Rome is a city of historic monuments, churches, gardens, and other sites, but Rome also has many beautiful squares that have become the place for political events, concerts, shows and all the important moments of social life of a city.
Read on to discover some of Rome’s most iconic squares.
Piazza del Popolo
As the most famous square in Rome, the location of Piazza del Popolo makes it a popular place for concerts and shows. Piazza del Popolo is characterized by the twin churches that stand on one side of the huge square, the Flaminio Obelisk at the center, the Fountain of Neptune on one end, and a set of steps leading to the Pincian Hill on the other.
The large square we see today was not always there. The original, smaller square along the Via Flaminia was transformed by the architect Giuseppe Valadier in the early nineteenth century, who was inspired by St. Peter’s Square, designed by Bernini. Opening up the square has led the “People’s Square”, Piazza del Popolo, to be a major meeting point for many visitors on their trip to Rome.
St. Peter’s Square
St.
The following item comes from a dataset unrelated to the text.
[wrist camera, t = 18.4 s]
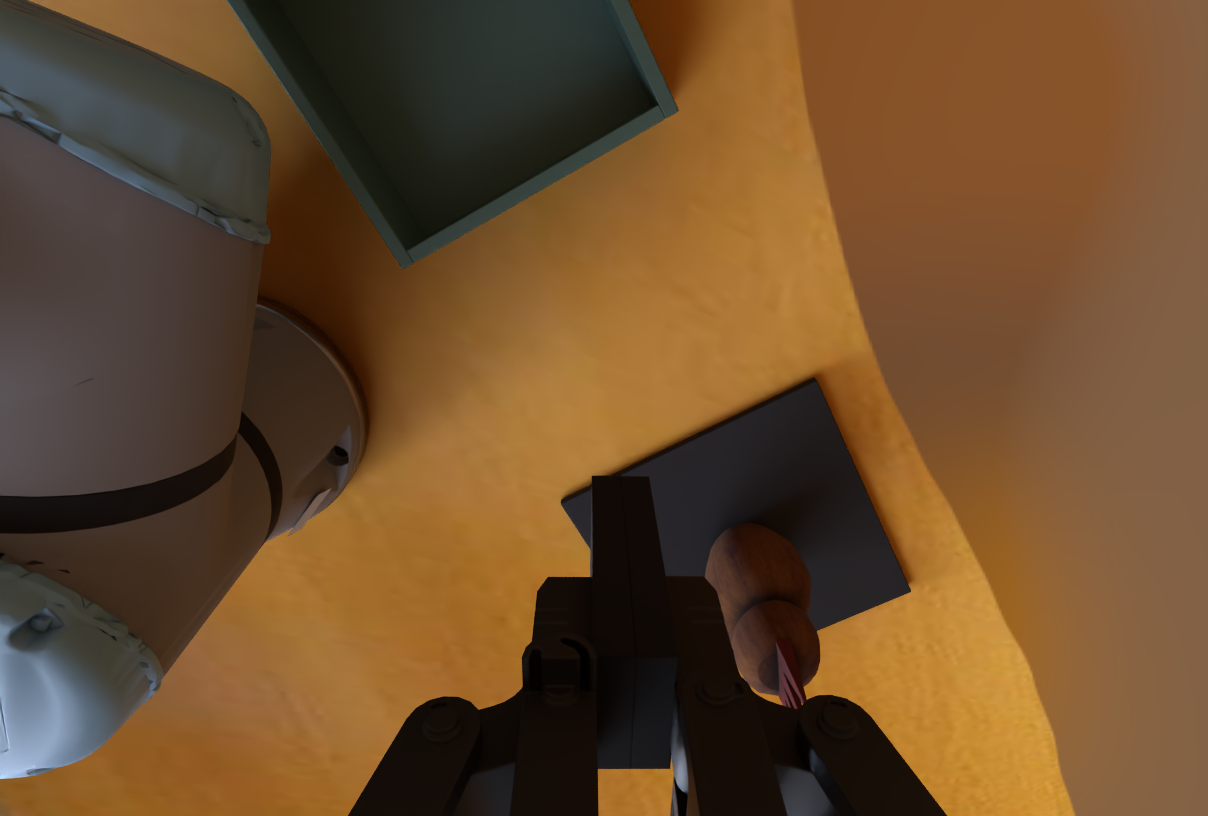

Peter’s Square is located in Vatican City and is, of course, facing one of the largest churches in the world, Saint Peter’s Basilica. With its unique architectural features, visitors can be seen here at any time of day, gazing at the many statues on the collonade, the ancient obelisk in the center or at the basilica itself.
The square often is flooded with people multiple times during the week, especially on Sundays and Wednesdays. When he is not at his summer residence in Castel Gondolfo, this is when anyone can see the pope, so naturally the square is filled with visitors, waiting to see one of the most recognizable people in the world.
Piazza di Spagna
Many know Piazza di Spagna as the most elegant square in Rome, surrounded by one of the city’s main shopping districts. The square’s most iconic features, the Spanish Steps, is an essential site for many to visit on their trip to Rome. In the square known for its beauty, the most best time to visit Piazza di Spagna is in the spring, where the square is decorated by colorful azaleas.
Besides the popular Spanish Steps and the high-end shopping nearby, another feature of the Piazza di Spagna is the Fontana della Barcaccia, or the “Fountain of the Ugly Boat”. Located at the base of the Spanish Steps, this fountain designed by Bernini has been at this location since 1627. The water in this fountain comes from the ancient Roman aqueduct Acqua Vergine, and still delivers drinkable water today.
While walking in the historical center of Rome, it is hard to miss Piazza Navona. Originally an ancient Roman race track, this very long square is always full of activity because of its many restaurants, street performers, artists, and museums lining the square. This preferred destination among tourists is a great place to start an evening in Rome.
Although the important buildings lining Piazza Navona add shape and structure to the square, it is the fountains that are the main attractions of the square. The Fountain of the Four Rivers, the Fountain of the Moor, and the (other) Fountain of Neptune line the center of the Piazza. The best known of the three is the Fountain of the Four Rivers, designed by Bernini and topped with an Egyptian obelisk. The four rivers represent the most influential river of the four main continents during the time of Bernini. Can you name them?
Campo de’ Fiori
Campo de’ Fiori is another influential square that is often popular because of its restaurants and events during the day. This historic square in Rome dedicated to Giordano Bruno whose statue dominates the square in the heart of Trastevere, which at night becomes the heart of the Roman entertainment.
Despite its dark past, Campo de’ Fiori is currently most famous for its market, which is held every morning Monday to Saturday. Visitors to the square can find a plentiful variety of local items to buy. But once the market closes, there is still plenty to do at Campo de’ Fiori. Visitors can visit the many bars and terraces nearby, or explore the medieval streets that are waiting to be explored.
Piazza Colonna is located near the Altare della Patria and Piazza Venezia. The primary feature of Piazza Colonna is the Column of Marcus Aurelius that gave the square its name. The Piazza is surrounded by palaces of Rome, including the seat of Italy’s government.
An interesting addition to the square is the bronze statue of St. Paul that was added to the Column of Marcus Aurelius in the sixteenth century. This was ordered by Pope Sixtus V, and provides an interesting mixture of ancient Roman and Christian history.